2022 will likely be one of the coolest years Earth will experience in the foreseeable future; much more intense heat waves are in India and Pakistan’s future.
A brutal, record-intensity heat wave that has engulfed much of India and Pakistan since March eased somewhat this week, but is poised to roar back in the coming week with inferno-like temperatures of up to 50 degrees Celsius (122°F). The heat, when combined with high levels of humidity – especially near the coast and along the Indus River Valley – will produce dangerously high levels of heat stress that will approach or exceed the limit of survivability for people outdoors for an extended period.

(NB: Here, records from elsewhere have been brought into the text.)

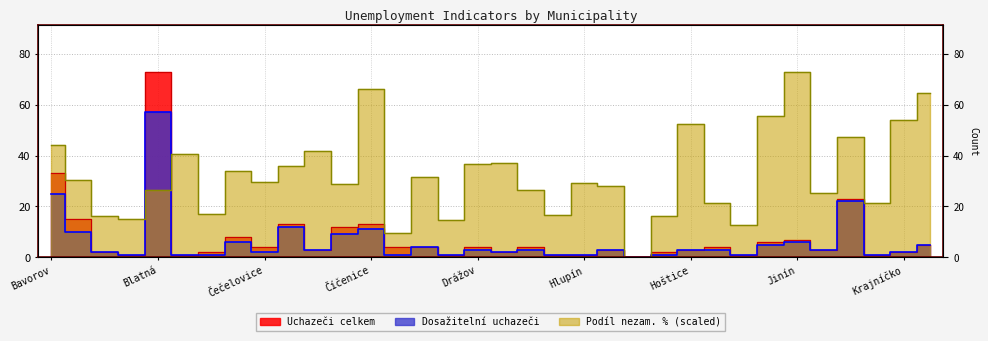

Reading left to right, transcribe all the data shown in this chart.

Uchazeči celkem: Bavorov=33.0	Bělčice=15.0	Bezdědovice=2.0	Bílsko=1.0	Blatná=73.0	Bratronice=1.0	Buzice=2.0	Cehnice=8.0	Čečelovice=4.0	Čejetice=13.0	Čepřovice=3.0	Čestice=12.0	Číčenice=13.0	Doubravice=4.0	Drahonice=4.0	Drachkov=1.0	Drážov=4.0	Droužetice=2.0	Dřešín=4.0	Hajany=1.0	Hlupín=1.0	Horní Poříčí=3.0	Hornosín=0.0	Hoslovice=2.0	Hoštice=3.0	Chelčice=4.0	Chlum=1.0	Chrášťovice=6.0	Jinín=7.0	Kadov=3.0	Katovice=23.0	Kladruby=1.0	Krajníčko=2.0	Kraselov=5.0
Dosažitelní uchazeči: Bavorov=25.0	Bělčice=10.0	Bezdědovice=2.0	Bílsko=1.0	Blatná=57.0	Bratronice=1.0	Buzice=1.0	Cehnice=6.0	Čečelovice=2.0	Čejetice=12.0	Čepřovice=3.0	Čestice=9.0	Číčenice=11.0	Doubravice=1.0	Drahonice=4.0	Drachkov=1.0	Drážov=3.0	Droužetice=2.0	Dřešín=3.0	Hajany=1.0	Hlupín=1.0	Horní Poříčí=3.0	Hornosín=0.0	Hoslovice=1.0	Hoštice=3.0	Chelčice=3.0	Chlum=1.0	Chrášťovice=5.0	Jinín=6.0	Kadov=3.0	Katovice=22.0	Kladruby=1.0	Krajníčko=2.0	Kraselov=5.0
Podíl nezam. %: Bavorov=44.3	Bělčice=30.3	Bezdědovice=16.3	Bílsko=15.0	Blatná=26.4	Bratronice=40.6	Buzice=17.0	Cehnice=34.1	Čečelovice=29.8	Čejetice=36.1	Čepřovice=41.9	Čestice=28.7	Číčenice=66.2	Doubravice=9.7	Drahonice=31.7	Drachkov=14.5	Drážov=36.8	Droužetice=37.3	Dřešín=26.4	Hajany=16.6	Hlupín=29.3	Horní Poříčí=28.2	Hornosín=0.0	Hoslovice=16.4	Hoštice=52.6	Chelčice=21.5	Chlum=12.9	Chrášťovice=55.5	Jinín=73.0	Kadov=25.2	Katovice=47.2	Kladruby=21.3	Krajníčko=54.2	Kraselov=64.8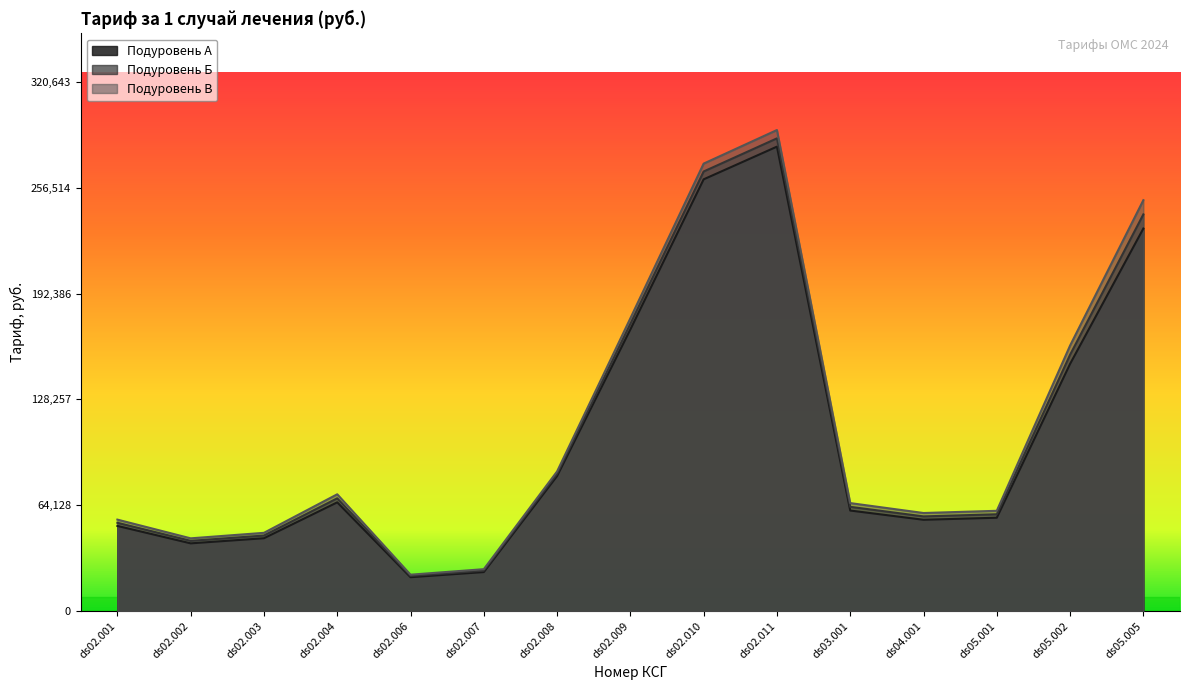

What is the difference between the Подуровень В values at ds05.002 and ds02.006?

138841.2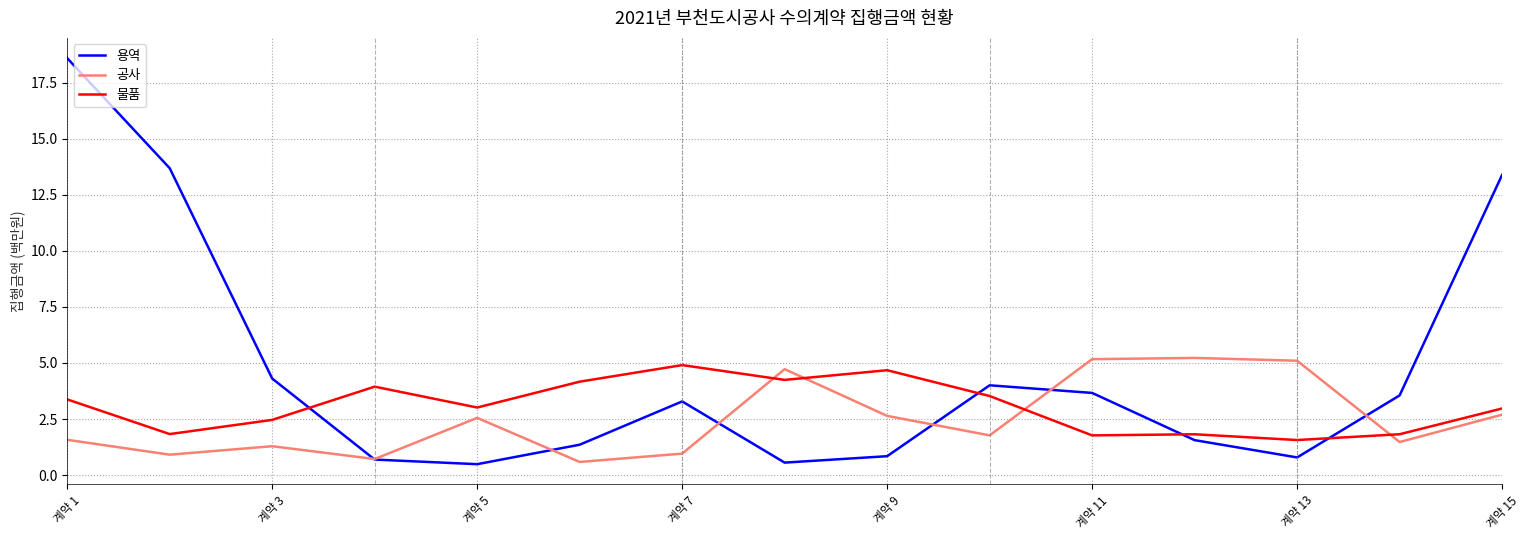

What is the minimum value shown in the chart?

0.5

The latest forecasts from the GFS and European models predict an unusually strong region of high pressure intensifying over southern Asia in the coming week, bringing increasing heat that will peak on May 11-12, with highs near 50 degrees Celsius (122°F) near the India/Pakistan border. May is typically the region’s hottest month, and significant relief from the heat wave may not occur until the cooling rains of the Southwest Monsoon arrive in June. But tropical cyclones are also common in May in the northern Indian Ocean, and a landfalling storm could potentially bring relief from the heat wave.
Hottest March in record in India
According to the World Meteorological Organization, India recorded its hottest March on record, with an average maximum temperature of 33.1 degrees Celsius, or 1.86 degrees above the long-term average. Pakistan recorded its warmest March for at least the past 60 years. April was record-hot over northwestern India, and was the fourth-hottest April for all of India. The heat peaked on May 1, when Nawabshah, Pakistan, hit 49.5 degrees Celsius (120.2°F) – the hottest temperature recorded on Earth so far in 2022.
According to an excellent analysis by James Peacock of metswift.com, the current La Niña event in the eastern Pacific contributed to the March and April heat, by reducing the pre-monsoonal rains that typically fall. These dry conditions have led to abnormally high heat and wildfire conditions. In addition, Earth’s warming climate has brought conditions more favorable for more intense and longer-lasting heat waves. In northwestern India, the number of days with temperatures reaching at least 40 degrees Celsius (104°F) increased from 25 per year in the 1970s to 45 per year in the 2010s; the duration of the worst heat waves has approximately doubled.
The extreme heat in April which impacted Pakistan & India was part of a huge region of anomalous warmth which reached from Equatorial Africa all the way to the Arctic. pic.twitter.com/JssILtjPGt— Scott Duncan (@ScottDuncanWX) May 4, 2022
Because of the heat wave, India’s wheat crop is expected to be 4% lower than the 2021 harvest, breaking a string of five consecutive record harvests. Even with the heat wave, India’s wheat exports could beat last year’s shipments, helping replace the lack of wheat exports from Ukraine and Russia this year. However, some traders project that export restrictions may occur in India because of the heat wave.
‘Unsurvivable’ heat occurred during the heat wave
While the heat index – which measures heat stress due to high temperatures combined with high humidity – is often used to quantify dangerous heat, a more precise measure of heat stress is the wet-bulb temperature, which can be measured by putting a wet cloth around the bulb of a thermometer and then blowing air across the cloth. The wet-bulb temperature increases with increasing temperature and humidity and is a measure of “mugginess.”
Since human skin temperature averages close to 35 degrees Celsius (95°F), wet-bulb temperatures above that critical value prevent all people from dispelling internal heat, leading to fatal consequences within six hours, even for healthy people in well-ventilated conditions. The U.S. National Weather Service defines the “Danger” threshold for wet-bulb at 24.6 degrees Celsius (76.3°F), and “Extreme Danger” at 29.1 degrees Celsius (84.4°F), assuming a 45% relative humidity.